BEGIN RECORDS SHOWN

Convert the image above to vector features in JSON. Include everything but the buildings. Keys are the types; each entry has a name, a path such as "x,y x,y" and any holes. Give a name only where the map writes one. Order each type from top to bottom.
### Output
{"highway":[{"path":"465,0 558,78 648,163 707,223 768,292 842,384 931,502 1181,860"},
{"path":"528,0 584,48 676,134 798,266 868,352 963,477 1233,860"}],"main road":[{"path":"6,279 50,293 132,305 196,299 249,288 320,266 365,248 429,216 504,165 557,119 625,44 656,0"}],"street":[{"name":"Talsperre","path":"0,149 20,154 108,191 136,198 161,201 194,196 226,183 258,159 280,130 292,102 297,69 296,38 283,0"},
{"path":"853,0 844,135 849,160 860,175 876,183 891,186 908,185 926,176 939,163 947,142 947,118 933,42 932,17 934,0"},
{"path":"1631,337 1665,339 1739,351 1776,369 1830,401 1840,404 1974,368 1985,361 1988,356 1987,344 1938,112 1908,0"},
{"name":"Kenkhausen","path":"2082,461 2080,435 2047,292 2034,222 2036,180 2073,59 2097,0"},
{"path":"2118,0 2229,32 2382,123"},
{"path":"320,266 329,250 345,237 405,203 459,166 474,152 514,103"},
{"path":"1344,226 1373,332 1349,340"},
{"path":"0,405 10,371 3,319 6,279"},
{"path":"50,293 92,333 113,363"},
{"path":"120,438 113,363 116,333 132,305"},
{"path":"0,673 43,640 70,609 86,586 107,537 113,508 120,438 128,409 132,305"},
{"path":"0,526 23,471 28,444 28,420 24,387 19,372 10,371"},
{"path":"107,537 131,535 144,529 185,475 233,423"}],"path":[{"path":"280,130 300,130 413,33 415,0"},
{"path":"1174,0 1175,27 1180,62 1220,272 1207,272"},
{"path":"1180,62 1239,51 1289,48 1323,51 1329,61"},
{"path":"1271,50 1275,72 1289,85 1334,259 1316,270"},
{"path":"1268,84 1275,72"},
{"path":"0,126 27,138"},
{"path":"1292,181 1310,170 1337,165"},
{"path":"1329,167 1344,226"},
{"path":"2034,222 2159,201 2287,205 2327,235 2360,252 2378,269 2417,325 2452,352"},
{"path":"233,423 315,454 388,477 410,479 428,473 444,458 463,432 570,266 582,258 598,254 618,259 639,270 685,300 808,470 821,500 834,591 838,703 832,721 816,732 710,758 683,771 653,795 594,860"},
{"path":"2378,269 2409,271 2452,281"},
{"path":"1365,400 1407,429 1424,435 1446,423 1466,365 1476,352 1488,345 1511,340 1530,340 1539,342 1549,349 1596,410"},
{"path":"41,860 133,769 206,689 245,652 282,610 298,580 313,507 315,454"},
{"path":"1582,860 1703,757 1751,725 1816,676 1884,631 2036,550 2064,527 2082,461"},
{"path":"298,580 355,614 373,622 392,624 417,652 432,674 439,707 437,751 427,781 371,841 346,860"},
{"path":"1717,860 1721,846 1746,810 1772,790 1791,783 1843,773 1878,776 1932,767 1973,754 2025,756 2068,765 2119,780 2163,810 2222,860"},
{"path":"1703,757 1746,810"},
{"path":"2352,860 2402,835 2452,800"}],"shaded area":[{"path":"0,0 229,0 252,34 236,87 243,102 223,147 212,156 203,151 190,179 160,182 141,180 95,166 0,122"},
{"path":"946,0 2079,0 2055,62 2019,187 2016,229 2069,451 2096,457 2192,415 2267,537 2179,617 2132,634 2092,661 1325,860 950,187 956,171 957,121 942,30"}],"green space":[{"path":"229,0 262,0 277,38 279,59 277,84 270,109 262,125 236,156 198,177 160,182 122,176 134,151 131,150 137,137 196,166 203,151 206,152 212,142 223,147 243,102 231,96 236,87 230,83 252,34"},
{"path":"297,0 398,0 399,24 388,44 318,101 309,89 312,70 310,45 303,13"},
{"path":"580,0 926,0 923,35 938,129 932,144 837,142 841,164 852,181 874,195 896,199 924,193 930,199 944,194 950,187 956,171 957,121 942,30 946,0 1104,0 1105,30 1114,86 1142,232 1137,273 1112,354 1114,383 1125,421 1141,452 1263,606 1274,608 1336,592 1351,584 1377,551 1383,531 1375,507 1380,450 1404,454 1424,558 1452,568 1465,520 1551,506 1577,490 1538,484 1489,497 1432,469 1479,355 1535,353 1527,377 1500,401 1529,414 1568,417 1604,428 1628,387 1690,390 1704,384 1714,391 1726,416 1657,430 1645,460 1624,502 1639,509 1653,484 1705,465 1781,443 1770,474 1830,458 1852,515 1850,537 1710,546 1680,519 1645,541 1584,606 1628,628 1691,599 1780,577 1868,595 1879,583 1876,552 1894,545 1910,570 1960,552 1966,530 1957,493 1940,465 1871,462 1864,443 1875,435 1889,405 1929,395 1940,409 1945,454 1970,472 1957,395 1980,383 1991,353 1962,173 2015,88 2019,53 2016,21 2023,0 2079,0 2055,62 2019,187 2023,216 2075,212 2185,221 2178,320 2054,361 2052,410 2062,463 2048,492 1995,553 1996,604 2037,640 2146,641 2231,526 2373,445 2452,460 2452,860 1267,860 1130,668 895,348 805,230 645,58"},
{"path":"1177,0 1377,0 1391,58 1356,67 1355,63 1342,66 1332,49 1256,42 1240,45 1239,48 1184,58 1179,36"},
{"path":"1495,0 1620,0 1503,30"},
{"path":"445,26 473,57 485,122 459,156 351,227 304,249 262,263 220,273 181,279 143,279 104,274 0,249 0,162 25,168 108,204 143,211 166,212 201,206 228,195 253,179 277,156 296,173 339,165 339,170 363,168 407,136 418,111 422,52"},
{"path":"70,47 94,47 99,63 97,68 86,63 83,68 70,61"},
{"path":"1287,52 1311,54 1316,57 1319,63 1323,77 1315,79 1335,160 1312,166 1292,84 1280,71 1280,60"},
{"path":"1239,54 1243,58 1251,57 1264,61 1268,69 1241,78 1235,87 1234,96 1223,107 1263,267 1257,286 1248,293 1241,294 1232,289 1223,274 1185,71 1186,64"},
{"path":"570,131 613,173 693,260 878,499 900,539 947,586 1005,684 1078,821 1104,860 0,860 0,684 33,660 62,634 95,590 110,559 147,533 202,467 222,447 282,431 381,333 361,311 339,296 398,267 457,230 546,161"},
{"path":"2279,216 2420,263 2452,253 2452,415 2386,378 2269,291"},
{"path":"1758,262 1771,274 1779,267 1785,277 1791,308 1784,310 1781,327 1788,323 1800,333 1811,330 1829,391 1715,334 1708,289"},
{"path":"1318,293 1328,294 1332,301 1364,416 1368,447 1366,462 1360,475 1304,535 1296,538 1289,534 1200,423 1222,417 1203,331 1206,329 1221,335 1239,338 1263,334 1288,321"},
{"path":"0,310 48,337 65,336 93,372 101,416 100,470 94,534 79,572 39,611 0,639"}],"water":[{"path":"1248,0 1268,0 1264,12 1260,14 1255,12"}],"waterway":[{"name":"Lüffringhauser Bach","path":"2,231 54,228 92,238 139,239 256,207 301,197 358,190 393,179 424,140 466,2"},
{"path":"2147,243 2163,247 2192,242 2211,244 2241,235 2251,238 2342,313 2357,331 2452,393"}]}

END RECORDS SHOWN

• AIM OF THE EXERCISE: Repeat the entries above exactly, leaving nothing out.

• RESULT FOR THIS TASK:
Convert the image above to vector features in JSON. Include everything but the buildings. Keys are the types; each entry has a name, a path such as "x,y x,y" and any holes. Give a name only where the map writes one. Order each type from top to bottom.
### Output
{"highway":[{"path":"465,0 558,78 648,163 707,223 768,292 842,384 931,502 1181,860"},
{"path":"528,0 584,48 676,134 798,266 868,352 963,477 1233,860"}],"main road":[{"path":"6,279 50,293 132,305 196,299 249,288 320,266 365,248 429,216 504,165 557,119 625,44 656,0"}],"street":[{"name":"Talsperre","path":"0,149 20,154 108,191 136,198 161,201 194,196 226,183 258,159 280,130 292,102 297,69 296,38 283,0"},
{"path":"853,0 844,135 849,160 860,175 876,183 891,186 908,185 926,176 939,163 947,142 947,118 933,42 932,17 934,0"},
{"path":"1631,337 1665,339 1739,351 1776,369 1830,401 1840,404 1974,368 1985,361 1988,356 1987,344 1938,112 1908,0"},
{"name":"Kenkhausen","path":"2082,461 2080,435 2047,292 2034,222 2036,180 2073,59 2097,0"},
{"path":"2118,0 2229,32 2382,123"},
{"path":"320,266 329,250 345,237 405,203 459,166 474,152 514,103"},
{"path":"1344,226 1373,332 1349,340"},
{"path":"0,405 10,371 3,319 6,279"},
{"path":"50,293 92,333 113,363"},
{"path":"120,438 113,363 116,333 132,305"},
{"path":"0,673 43,640 70,609 86,586 107,537 113,508 120,438 128,409 132,305"},
{"path":"0,526 23,471 28,444 28,420 24,387 19,372 10,371"},
{"path":"107,537 131,535 144,529 185,475 233,423"}],"path":[{"path":"280,130 300,130 413,33 415,0"},
{"path":"1174,0 1175,27 1180,62 1220,272 1207,272"},
{"path":"1180,62 1239,51 1289,48 1323,51 1329,61"},
{"path":"1271,50 1275,72 1289,85 1334,259 1316,270"},
{"path":"1268,84 1275,72"},
{"path":"0,126 27,138"},
{"path":"1292,181 1310,170 1337,165"},
{"path":"1329,167 1344,226"},
{"path":"2034,222 2159,201 2287,205 2327,235 2360,252 2378,269 2417,325 2452,352"},
{"path":"233,423 315,454 388,477 410,479 428,473 444,458 463,432 570,266 582,258 598,254 618,259 639,270 685,300 808,470 821,500 834,591 838,703 832,721 816,732 710,758 683,771 653,795 594,860"},
{"path":"2378,269 2409,271 2452,281"},
{"path":"1365,400 1407,429 1424,435 1446,423 1466,365 1476,352 1488,345 1511,340 1530,340 1539,342 1549,349 1596,410"},
{"path":"41,860 133,769 206,689 245,652 282,610 298,580 313,507 315,454"},
{"path":"1582,860 1703,757 1751,725 1816,676 1884,631 2036,550 2064,527 2082,461"},
{"path":"298,580 355,614 373,622 392,624 417,652 432,674 439,707 437,751 427,781 371,841 346,860"},
{"path":"1717,860 1721,846 1746,810 1772,790 1791,783 1843,773 1878,776 1932,767 1973,754 2025,756 2068,765 2119,780 2163,810 2222,860"},
{"path":"1703,757 1746,810"},
{"path":"2352,860 2402,835 2452,800"}],"shaded area":[{"path":"0,0 229,0 252,34 236,87 243,102 223,147 212,156 203,151 190,179 160,182 141,180 95,166 0,122"},
{"path":"946,0 2079,0 2055,62 2019,187 2016,229 2069,451 2096,457 2192,415 2267,537 2179,617 2132,634 2092,661 1325,860 950,187 956,171 957,121 942,30"}],"green space":[{"path":"229,0 262,0 277,38 279,59 277,84 270,109 262,125 236,156 198,177 160,182 122,176 134,151 131,150 137,137 196,166 203,151 206,152 212,142 223,147 243,102 231,96 236,87 230,83 252,34"},
{"path":"297,0 398,0 399,24 388,44 318,101 309,89 312,70 310,45 303,13"},
{"path":"580,0 926,0 923,35 938,129 932,144 837,142 841,164 852,181 874,195 896,199 924,193 930,199 944,194 950,187 956,171 957,121 942,30 946,0 1104,0 1105,30 1114,86 1142,232 1137,273 1112,354 1114,383 1125,421 1141,452 1263,606 1274,608 1336,592 1351,584 1377,551 1383,531 1375,507 1380,450 1404,454 1424,558 1452,568 1465,520 1551,506 1577,490 1538,484 1489,497 1432,469 1479,355 1535,353 1527,377 1500,401 1529,414 1568,417 1604,428 1628,387 1690,390 1704,384 1714,391 1726,416 1657,430 1645,460 1624,502 1639,509 1653,484 1705,465 1781,443 1770,474 1830,458 1852,515 1850,537 1710,546 1680,519 1645,541 1584,606 1628,628 1691,599 1780,577 1868,595 1879,583 1876,552 1894,545 1910,570 1960,552 1966,530 1957,493 1940,465 1871,462 1864,443 1875,435 1889,405 1929,395 1940,409 1945,454 1970,472 1957,395 1980,383 1991,353 1962,173 2015,88 2019,53 2016,21 2023,0 2079,0 2055,62 2019,187 2023,216 2075,212 2185,221 2178,320 2054,361 2052,410 2062,463 2048,492 1995,553 1996,604 2037,640 2146,641 2231,526 2373,445 2452,460 2452,860 1267,860 1130,668 895,348 805,230 645,58"},
{"path":"1177,0 1377,0 1391,58 1356,67 1355,63 1342,66 1332,49 1256,42 1240,45 1239,48 1184,58 1179,36"},
{"path":"1495,0 1620,0 1503,30"},
{"path":"445,26 473,57 485,122 459,156 351,227 304,249 262,263 220,273 181,279 143,279 104,274 0,249 0,162 25,168 108,204 143,211 166,212 201,206 228,195 253,179 277,156 296,173 339,165 339,170 363,168 407,136 418,111 422,52"},
{"path":"70,47 94,47 99,63 97,68 86,63 83,68 70,61"},
{"path":"1287,52 1311,54 1316,57 1319,63 1323,77 1315,79 1335,160 1312,166 1292,84 1280,71 1280,60"},
{"path":"1239,54 1243,58 1251,57 1264,61 1268,69 1241,78 1235,87 1234,96 1223,107 1263,267 1257,286 1248,293 1241,294 1232,289 1223,274 1185,71 1186,64"},
{"path":"570,131 613,173 693,260 878,499 900,539 947,586 1005,684 1078,821 1104,860 0,860 0,684 33,660 62,634 95,590 110,559 147,533 202,467 222,447 282,431 381,333 361,311 339,296 398,267 457,230 546,161"},
{"path":"2279,216 2420,263 2452,253 2452,415 2386,378 2269,291"},
{"path":"1758,262 1771,274 1779,267 1785,277 1791,308 1784,310 1781,327 1788,323 1800,333 1811,330 1829,391 1715,334 1708,289"},
{"path":"1318,293 1328,294 1332,301 1364,416 1368,447 1366,462 1360,475 1304,535 1296,538 1289,534 1200,423 1222,417 1203,331 1206,329 1221,335 1239,338 1263,334 1288,321"},
{"path":"0,310 48,337 65,336 93,372 101,416 100,470 94,534 79,572 39,611 0,639"}],"water":[{"path":"1248,0 1268,0 1264,12 1260,14 1255,12"}],"waterway":[{"name":"Lüffringhauser Bach","path":"2,231 54,228 92,238 139,239 256,207 301,197 358,190 393,179 424,140 466,2"},
{"path":"2147,243 2163,247 2192,242 2211,244 2241,235 2251,238 2342,313 2357,331 2452,393"}]}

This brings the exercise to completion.